Answer
$a.\displaystyle \quad\tanh^{-1}(\frac{1}{2})$
$b.\displaystyle \quad\frac{1}{2}\ln 3$
Work Step by Step
$(a)$
Use table: "Integrals leading to inverse hyperbolic functions"

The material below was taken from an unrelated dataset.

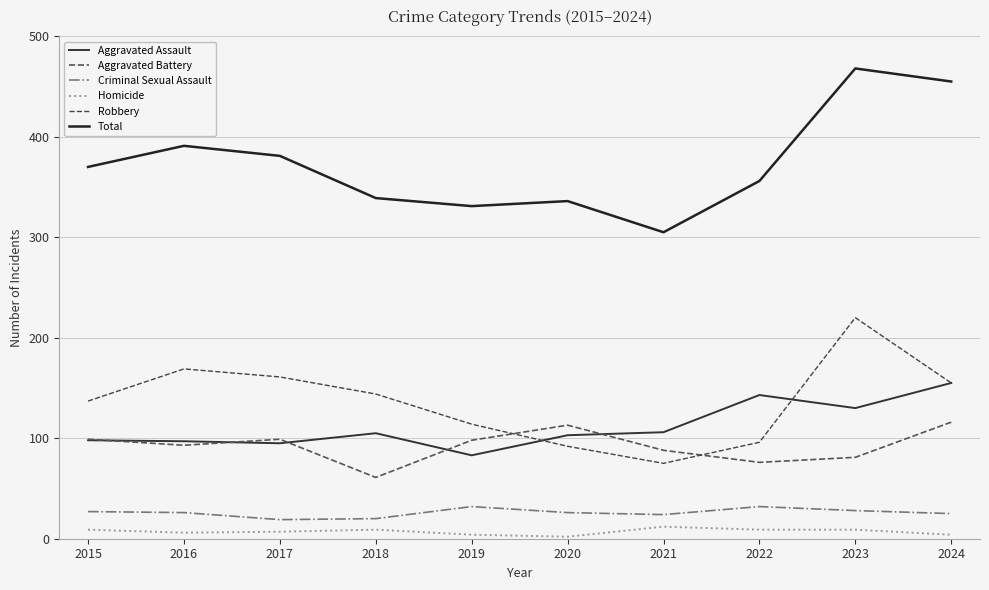

What is the spread (max minus min) of values at 2018?

330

3. $\displaystyle \int\frac{du}{a^{2}-u^{2}}=\left\{\begin{array}{ll}
\frac{1}{a}\tanh^{-1}(\frac{u}{a})+C, & u^{2} \lt a^{2}\\
\frac{1}{a}\coth^{-1}(\frac{u}{a})+C, & u^{2}\gt a^{2}
\end{array}\right.$
on the interval $[0,1/2]$, the graph of $y=x^{2}$ is below the graph of $y=x$, so we apply the $\tanh^{-1}$ case.
$a=1, u(x)=x, du=dx,$
$\displaystyle \int_{0}^{1}\frac{dx}{1-x^{2}}= \left[ \tanh^{-1}(\frac{x}{1}) \right]_{0}^{1/2}$
$= \displaystyle \tanh^{-1}(\frac{1}{2}) - \tanh^{-1}(0)$
$= \displaystyle \tanh^{-1}(\frac{1}{2})$
$(b)$
Using the formulas in the box above these exercises,
$\displaystyle \tanh^{-1}x=\frac{1}{2}\ln \displaystyle \frac{1+x}{1-x},\quad |x| \lt 1$
$\displaystyle \tanh^{-1}(\frac{1}{2})=\frac{1}{2}\ln \displaystyle \frac{1+\frac{1}{2}}{1-\frac{1}{2}}$
$=\displaystyle \frac{1}{2}\ln \displaystyle \frac{\frac{3}{2}}{\frac{1}{2}}$
$=\displaystyle \frac{1}{2}\ln 3$